Micromanagement – a term that often sends shivers down the spines of engineers. It's a topic that's been debated extensively, and opinions vary. Nat Friedman, the former CEO of GitHub, said: "The cultural prohibition on micromanagement is harmful." This got me thinking about our collective aversion to micromanagement and how it might sometimes prevent us from effective management.
In my experience, when interviewing or onboarding new team members, one common question I ask is about their least favorite management behavior. It's no surprise that the majority respond with "micromanagement." It's almost a buzzword for managerial overreach. However, it's essential to recognize that micromanagement is a spectrum. What one engineer considers micromanagement, another might perceive as necessary guidance.
As leaders, our fear of being labeled as micromanagers often leads us to choose the path of non-intervention when faced with the binary choice of micromanagement or hands-off management. It's a decision rooted in our early career education, where we were repeatedly taught that micromanagement is the root of all evil.
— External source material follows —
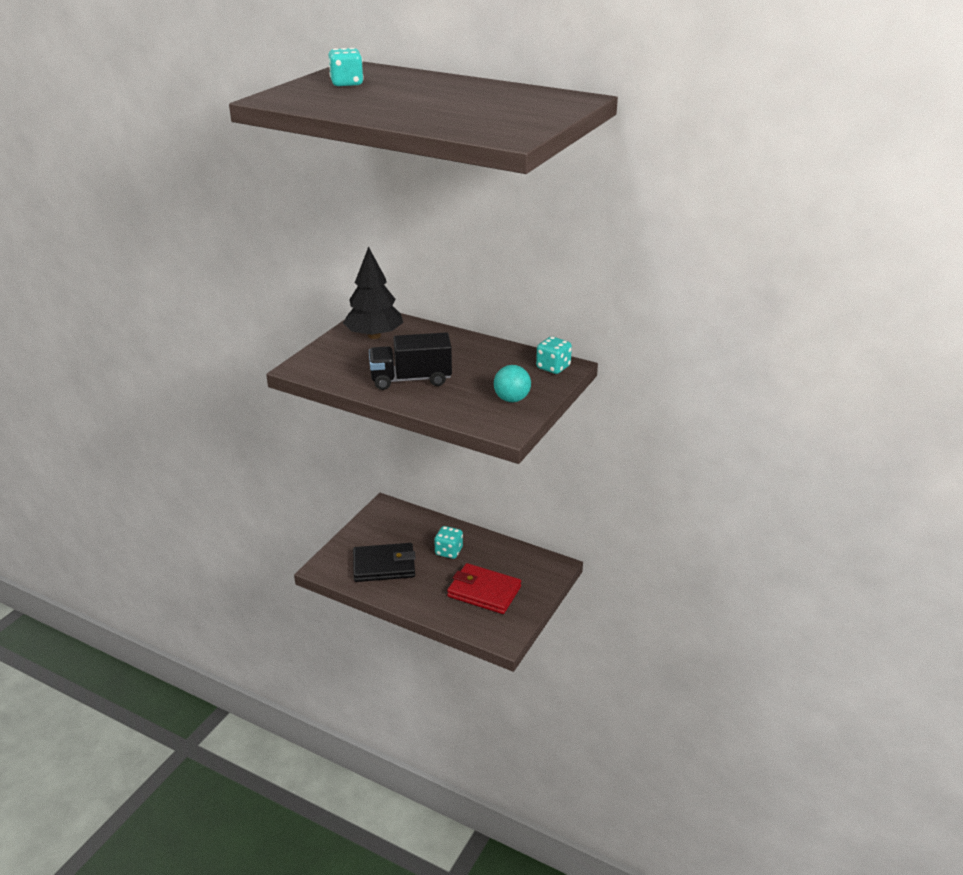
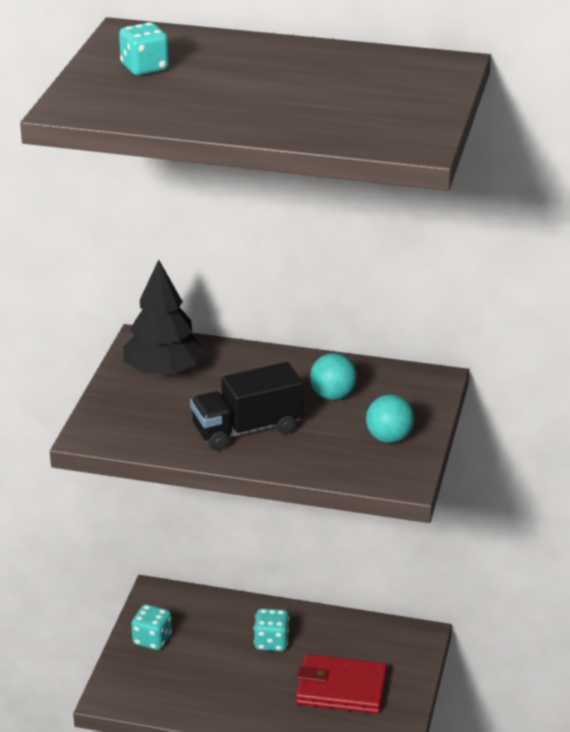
camera: 15 degrees left, 0 degrees up
black wallet [353,543,416,582] -> none
turquoise dice [536,336,572,374] -> turquoise dice moved to [131,604,172,650]
none -> turquoise ball [310,353,357,400]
When you don't actively manage, you're in the dark about the project's progress and the team's alignment with your goals. It's like navigating a ship without a compass; you may drift aimlessly. This is where the paradox of micromanagement comes into play. Sometimes, providing more structure and oversight helps keep things on track and navigate away from confusion.
Now, I'm not advocating for heavy-handed micromanagement. It's crucial to strike a balance. Micromanagement should be a temporary tool, not a permanent state of affairs. When you encounter resistance from your team members, it's a sign to step back and reassess your approach. Effective management is about adapting to the needs and preferences of your team.
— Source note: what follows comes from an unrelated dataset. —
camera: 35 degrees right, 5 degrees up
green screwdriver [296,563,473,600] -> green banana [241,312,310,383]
The true essence of effective leadership lies in adaptation. Each team member is unique, and successful management means experimenting with various approaches tailored to their individual needs. The ultimate takeaway is that we should never cease managing altogether, even if it entails the risk of sliding into micromanagement territory. Instead, let's embrace the fluidity of management, adjusting our methods as required. After all, the worst management might just be no management at all.